TASK DATA section start

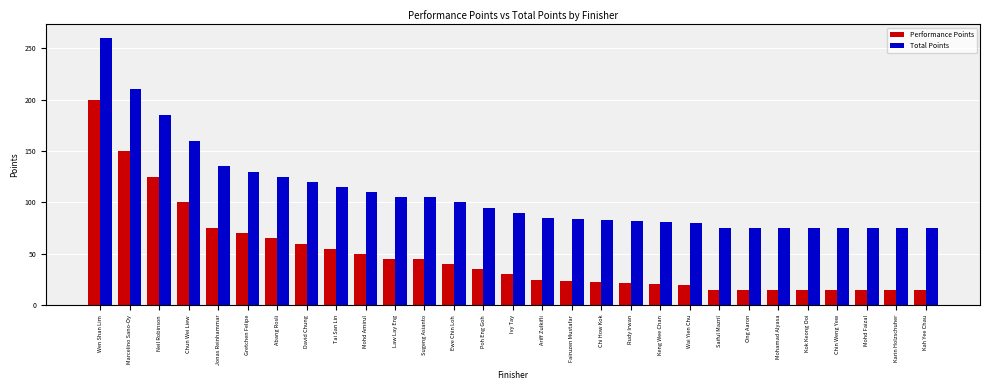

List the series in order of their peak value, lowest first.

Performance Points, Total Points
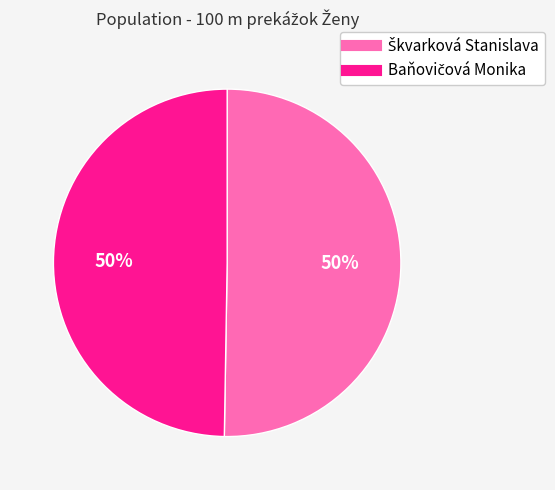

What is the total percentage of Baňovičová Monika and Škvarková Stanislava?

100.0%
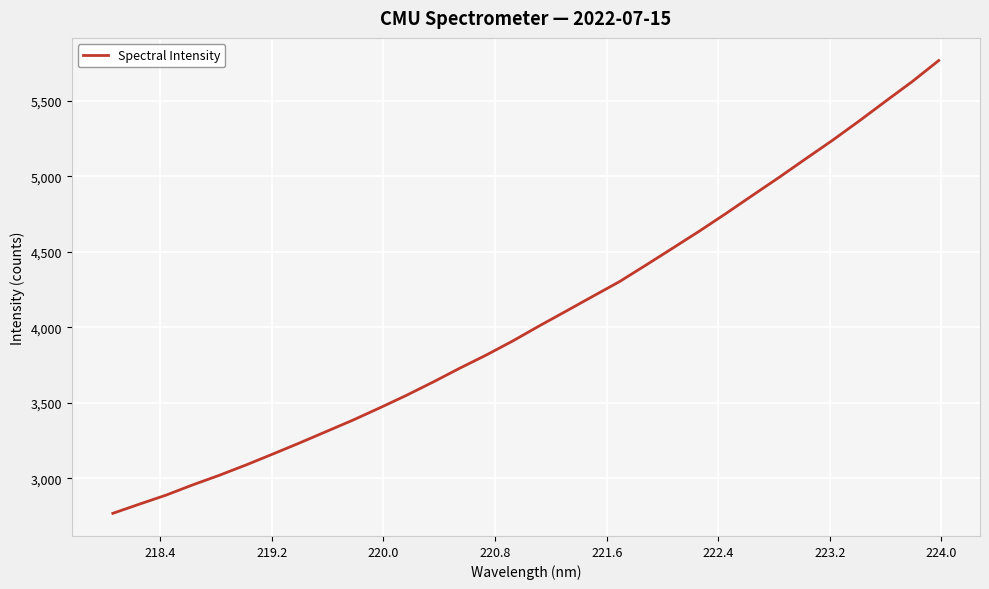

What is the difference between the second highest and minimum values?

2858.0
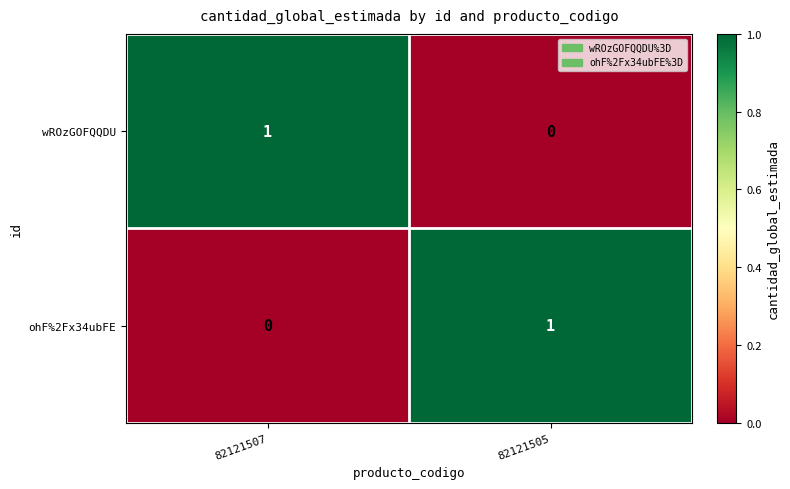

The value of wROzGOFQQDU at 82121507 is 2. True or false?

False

TASK DATA section end

REQUIRED WORK:
Show every line above that contains the word "What".

SOLUTION:
What is the total percentage of Baňovičová Monika and Škvarková Stanislava?
What is the difference between the second highest and minimum values?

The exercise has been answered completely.